_STATED TASK_
Can you print, word for word, the lines of the records below from the line holding "catalogue / barcode: US 304592" through the line holding "name author: E. Fourn.", both included?

***

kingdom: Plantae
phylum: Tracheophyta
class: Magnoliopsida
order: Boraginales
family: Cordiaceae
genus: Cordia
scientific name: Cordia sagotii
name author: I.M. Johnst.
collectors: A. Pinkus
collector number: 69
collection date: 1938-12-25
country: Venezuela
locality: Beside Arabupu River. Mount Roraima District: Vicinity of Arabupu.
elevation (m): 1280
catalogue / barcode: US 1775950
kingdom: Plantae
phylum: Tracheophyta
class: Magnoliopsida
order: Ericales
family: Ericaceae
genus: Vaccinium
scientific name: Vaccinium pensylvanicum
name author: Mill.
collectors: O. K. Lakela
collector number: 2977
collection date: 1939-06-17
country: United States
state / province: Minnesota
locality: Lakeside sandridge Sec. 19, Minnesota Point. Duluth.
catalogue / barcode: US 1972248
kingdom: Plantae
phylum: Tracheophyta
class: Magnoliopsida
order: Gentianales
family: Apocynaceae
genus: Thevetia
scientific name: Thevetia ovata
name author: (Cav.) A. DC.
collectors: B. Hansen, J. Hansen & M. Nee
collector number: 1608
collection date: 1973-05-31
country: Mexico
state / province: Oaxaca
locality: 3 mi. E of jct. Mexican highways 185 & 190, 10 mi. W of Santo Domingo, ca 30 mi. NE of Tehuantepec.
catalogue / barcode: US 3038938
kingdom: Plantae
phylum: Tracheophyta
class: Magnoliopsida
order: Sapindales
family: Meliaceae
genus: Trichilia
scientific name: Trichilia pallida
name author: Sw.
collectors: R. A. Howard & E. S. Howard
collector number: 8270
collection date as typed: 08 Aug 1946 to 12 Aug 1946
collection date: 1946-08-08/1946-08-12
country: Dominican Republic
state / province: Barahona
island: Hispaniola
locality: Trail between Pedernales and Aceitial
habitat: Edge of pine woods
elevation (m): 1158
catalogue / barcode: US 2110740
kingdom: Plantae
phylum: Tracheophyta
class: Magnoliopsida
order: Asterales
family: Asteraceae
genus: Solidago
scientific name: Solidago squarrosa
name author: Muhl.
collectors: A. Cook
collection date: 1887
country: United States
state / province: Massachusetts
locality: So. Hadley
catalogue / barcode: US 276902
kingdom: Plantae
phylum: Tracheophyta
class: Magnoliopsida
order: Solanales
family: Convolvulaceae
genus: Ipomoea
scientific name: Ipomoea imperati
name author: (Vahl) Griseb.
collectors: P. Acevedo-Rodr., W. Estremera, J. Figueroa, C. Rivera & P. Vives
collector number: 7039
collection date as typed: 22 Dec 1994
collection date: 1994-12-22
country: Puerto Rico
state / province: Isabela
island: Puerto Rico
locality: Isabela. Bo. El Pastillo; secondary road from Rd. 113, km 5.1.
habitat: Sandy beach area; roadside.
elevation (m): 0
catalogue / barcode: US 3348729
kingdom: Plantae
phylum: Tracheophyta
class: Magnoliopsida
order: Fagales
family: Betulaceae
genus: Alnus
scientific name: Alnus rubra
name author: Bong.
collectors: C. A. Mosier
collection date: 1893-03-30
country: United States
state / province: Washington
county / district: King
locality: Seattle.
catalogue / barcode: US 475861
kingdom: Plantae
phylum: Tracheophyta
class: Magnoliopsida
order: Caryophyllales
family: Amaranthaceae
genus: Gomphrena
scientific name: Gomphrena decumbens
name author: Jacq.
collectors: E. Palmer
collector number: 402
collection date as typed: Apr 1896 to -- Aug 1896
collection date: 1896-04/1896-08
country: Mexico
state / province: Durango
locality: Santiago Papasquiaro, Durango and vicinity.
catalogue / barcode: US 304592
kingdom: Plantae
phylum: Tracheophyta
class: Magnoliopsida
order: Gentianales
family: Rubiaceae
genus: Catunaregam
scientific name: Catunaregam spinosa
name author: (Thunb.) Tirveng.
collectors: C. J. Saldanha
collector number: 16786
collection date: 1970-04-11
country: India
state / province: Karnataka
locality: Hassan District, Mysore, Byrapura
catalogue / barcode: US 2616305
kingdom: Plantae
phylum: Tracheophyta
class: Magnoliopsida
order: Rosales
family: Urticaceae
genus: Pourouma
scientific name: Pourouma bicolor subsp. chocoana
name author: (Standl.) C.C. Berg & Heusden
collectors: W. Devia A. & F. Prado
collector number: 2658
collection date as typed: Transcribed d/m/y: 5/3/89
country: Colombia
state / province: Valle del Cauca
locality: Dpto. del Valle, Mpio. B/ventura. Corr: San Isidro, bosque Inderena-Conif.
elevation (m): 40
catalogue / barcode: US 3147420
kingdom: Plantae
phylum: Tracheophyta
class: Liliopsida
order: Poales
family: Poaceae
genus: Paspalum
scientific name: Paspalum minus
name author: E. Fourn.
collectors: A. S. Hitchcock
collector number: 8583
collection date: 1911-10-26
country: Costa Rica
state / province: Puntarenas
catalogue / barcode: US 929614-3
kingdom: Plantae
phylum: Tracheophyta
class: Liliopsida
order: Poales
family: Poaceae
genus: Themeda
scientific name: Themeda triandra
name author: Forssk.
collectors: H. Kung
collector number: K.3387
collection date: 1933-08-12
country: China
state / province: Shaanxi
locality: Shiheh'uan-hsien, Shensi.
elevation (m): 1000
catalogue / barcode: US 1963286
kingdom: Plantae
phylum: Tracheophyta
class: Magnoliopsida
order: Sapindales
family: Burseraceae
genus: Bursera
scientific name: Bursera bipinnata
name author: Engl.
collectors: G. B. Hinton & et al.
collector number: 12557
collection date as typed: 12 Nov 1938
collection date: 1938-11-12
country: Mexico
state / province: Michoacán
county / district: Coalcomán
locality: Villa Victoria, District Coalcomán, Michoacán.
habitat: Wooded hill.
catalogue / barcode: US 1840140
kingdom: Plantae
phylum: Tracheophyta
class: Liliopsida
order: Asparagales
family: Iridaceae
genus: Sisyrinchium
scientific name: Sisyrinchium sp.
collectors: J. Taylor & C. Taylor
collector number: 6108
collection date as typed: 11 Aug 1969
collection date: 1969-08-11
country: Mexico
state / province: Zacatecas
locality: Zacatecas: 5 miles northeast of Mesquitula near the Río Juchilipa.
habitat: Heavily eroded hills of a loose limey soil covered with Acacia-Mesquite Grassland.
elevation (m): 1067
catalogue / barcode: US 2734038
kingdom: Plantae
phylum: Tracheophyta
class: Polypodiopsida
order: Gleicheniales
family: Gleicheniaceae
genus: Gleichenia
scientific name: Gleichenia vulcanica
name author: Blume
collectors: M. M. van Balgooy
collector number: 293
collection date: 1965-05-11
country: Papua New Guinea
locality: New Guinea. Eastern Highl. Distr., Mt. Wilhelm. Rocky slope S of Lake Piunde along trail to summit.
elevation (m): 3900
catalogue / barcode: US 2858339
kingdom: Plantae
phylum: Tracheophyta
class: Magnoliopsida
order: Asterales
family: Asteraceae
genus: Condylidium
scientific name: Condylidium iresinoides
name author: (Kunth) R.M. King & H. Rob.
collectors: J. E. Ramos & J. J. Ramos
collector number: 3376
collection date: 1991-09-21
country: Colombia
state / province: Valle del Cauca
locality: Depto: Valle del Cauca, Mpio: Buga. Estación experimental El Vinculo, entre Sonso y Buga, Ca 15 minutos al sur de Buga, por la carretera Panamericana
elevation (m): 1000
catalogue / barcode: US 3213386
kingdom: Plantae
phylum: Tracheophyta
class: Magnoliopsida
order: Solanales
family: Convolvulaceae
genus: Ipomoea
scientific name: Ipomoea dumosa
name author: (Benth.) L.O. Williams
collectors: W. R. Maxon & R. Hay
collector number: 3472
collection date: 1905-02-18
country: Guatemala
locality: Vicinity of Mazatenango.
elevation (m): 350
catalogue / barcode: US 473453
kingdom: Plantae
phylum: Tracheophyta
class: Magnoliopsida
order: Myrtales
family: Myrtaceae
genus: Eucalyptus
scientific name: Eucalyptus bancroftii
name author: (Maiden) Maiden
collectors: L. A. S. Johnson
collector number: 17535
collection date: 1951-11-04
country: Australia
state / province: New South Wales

***

_EXERCISE SOLUTION_
catalogue / barcode: US 304592
kingdom: Plantae
phylum: Tracheophyta
class: Magnoliopsida
order: Gentianales
family: Rubiaceae
genus: Catunaregam
scientific name: Catunaregam spinosa
name author: (Thunb.) Tirveng.
collectors: C. J. Saldanha
collector number: 16786
collection date: 1970-04-11
country: India
state / province: Karnataka
locality: Hassan District, Mysore, Byrapura
catalogue / barcode: US 2616305
kingdom: Plantae
phylum: Tracheophyta
class: Magnoliopsida
order: Rosales
family: Urticaceae
genus: Pourouma
scientific name: Pourouma bicolor subsp. chocoana
name author: (Standl.) C.C. Berg & Heusden
collectors: W. Devia A. & F. Prado
collector number: 2658
collection date as typed: Transcribed d/m/y: 5/3/89
country: Colombia
state / province: Valle del Cauca
locality: Dpto. del Valle, Mpio. B/ventura. Corr: San Isidro, bosque Inderena-Conif.
elevation (m): 40
catalogue / barcode: US 3147420
kingdom: Plantae
phylum: Tracheophyta
class: Liliopsida
order: Poales
family: Poaceae
genus: Paspalum
scientific name: Paspalum minus
name author: E. Fourn.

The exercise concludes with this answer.